* Supplied passage:

****************************************

Grand Valley Reinstalls Artwork Blaspheming Jesus’s Mother

One brave student started a movement to remove this installation, and after the furor died down, GVSU just moved it to the provost’s office
GVSU artwork

Allendale — Noah Mullins, the GVSU senior who successfully led the charge to get the artwork taken down the first time around, is determined to do it again. As a Catholic, his motive is personal.

“Using Mary to promote this worldly ideology that is clearly against Catholic teaching, most Christian teaching, protestant branches, orthodox… is blasphemous to the Blessed Mother,” he said.

In September 2024, the art piece hung at the student union building, the Kirkhoff Center. The piece was created by GVSU alumna Irlanda Beltran and said to have been purchased by the university for $1,800.

In her artist summary, Beltran describes her piece entitled Petalos de Cambio (Petals of Change) as addressing issues in Mexico such as “homophobia, gender-based violence, and mental health stigma” that continue to perpetuate “cycles of discrimination and exclusion” and create “barriers to equality and well-being for marginalized individuals.” The mural “seeks to address these pressing issues by harnessing the power of art and reevaluated Catholic teachings to foster a more inclusive society in Mexico…”

Petalos de Cambio (Petals of Change) by Irlanda Beltran. Photo credit: GVSU art gallery.

Calling the artwork’s depictions of Mary “blasphemous” and “sacrilegious,” students reached out to GVSU leadership who met with them last October. School officials told students that the purpose of their time together was for the students to feel heard and understood, but that the artwork was not coming down.

****************************************

* Data below:
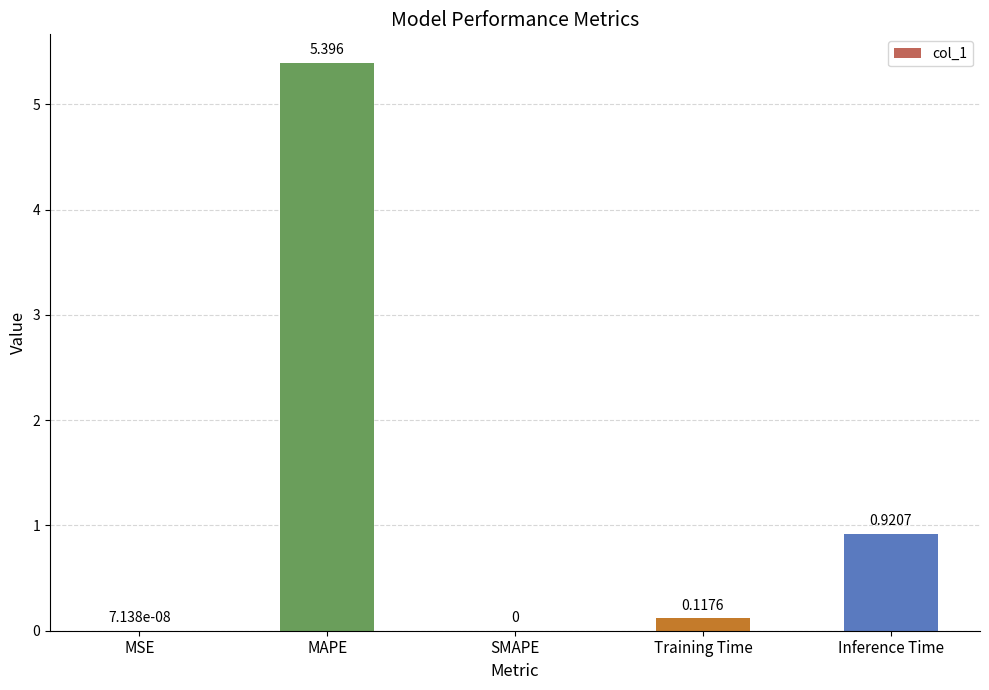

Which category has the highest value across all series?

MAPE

****************************************

* Assignment:
Continue the article on the Grand Valley State University artwork from where it stops.

* Exercise answer:
At one of the meetings, a student asked the officials if there were an “artwork of you with an X through your face and a gun pointed at you how would you feel?” No one answered.

In his research to convince the leadership to remove the artwork, Mullins perused GVSU’s art gallery website and found nothing even close to Beltran’s piece—no examples of the Star of David or images of Mohammed being desecrated. “In this age,” Mullins said, “the only faith acceptable to attack from the perspective of the left is Christianity.”

In December, Mullins presented leadership with evidence of Jesus’ mother Mary being Jewish, pointing out that this artwork would also be considered an antisemitic attack. He also was able to present her as being Muslim, according to the Quran.

Next Mullins went to lawmakers, Reps. Luke Meerman and Jamie Thompson. Rep. Thompson tweeted about the situation in January, which led to more media coverage, including interviews with the local news. A media storm ensued.

In an interview with Stephen Kokx of Lifesite News, Kokx told Mullins the protest would be an excellent issue for U.S. Attorney General Pam Bondi to take on, since she was launching an anti-Christian bias task force. “Because it’s an attack on people of religious belief,” Kokx said.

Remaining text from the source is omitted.